June 19, 2017
In this letter opinion, the Court of Chancery determined the ownership of equipment under a purchase agreement and held that agreement permitted a contingent, unliquidated liability could be used as a set-off against a liquidated claim that was due and payable.
Plaintiffs purchased one of defendants’ business units, which gave rise to several claims and counterclaims. After the Court issued its post-trial opinion, it requested submissions identifying any remaining legal issues to be decided before it submitted the remaining factual issues to a special master.
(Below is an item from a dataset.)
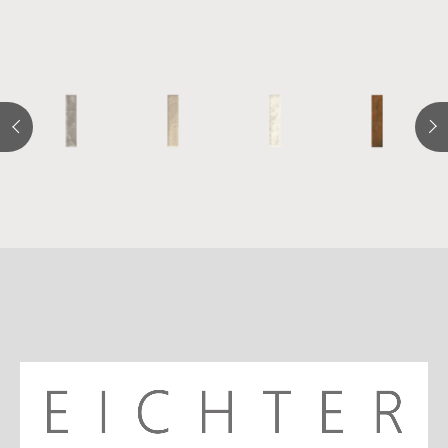
詳
細
介
紹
The parties identified two: (i) which party owned certain equipment under the purchase agreement; and (ii) whether defendants could use certain payments it owed to plaintiffs to offset any damages awarded for its counterclaims.
With regard to the ownership of the equipment, which was in plaintiffs’ possession, defendants argued an oral agreement among the relevant principals negotiated in connection with the purchase agreement entitled defendants to the equipment. The Court held the alleged oral agreement could not alter the terms of the parties’ written agreement, which made no mention of the equipment, because it had an entireties clause. Likewise, the Court found that, even if it considered the oral agreement separate from the written agreement, defendants had failed to meet the burden of proof necessary to establish the existence of the oral agreement.
As to the set-off claim, defendants argued they were entitled to withhold certain payments due plaintiffs to offset any damages awarded for their counterclaims. Plaintiffs disputed that claim and argued the contract governing the withheld payments did not permit set-off, that such a set-off was impermissible under Delaware law, and that testimony from defendants’ expert regarding set-off should be excluded. While finding that the contract governing the payments did not allow the parties to set off payments, the Court held that it and the purchase agreement needed to be read collectively to establish the parameters of the parties’ relationship. And, because the purchase agreement provided for set-off, the Court concluded that defendants could use the withheld payments to set off any damages award resulting from Defendants’ counterclaims. The Court also recognized that prior Delaware law indicated that a party had no right to set off a possible, unliquidated claim against one that was due and payable, but it found this law inapplicable because the parties had agreed to set-off by contract. Finally, the Court declined to exclude the testimony of defendants’ expert regarding set-off. It held first that, although expert testimony regarding the claim was useful, such testimony was not necessary and its exclusion would not preclude the claim. The Court explained that, even if that were not the case, it would not exclude the expert’s testimony because plaintiffs had not and could not identify any prejudice resulting from the testimony even though certain materials underlying the expert’s opinion had been produced after the date provided for in the applicable scheduling order.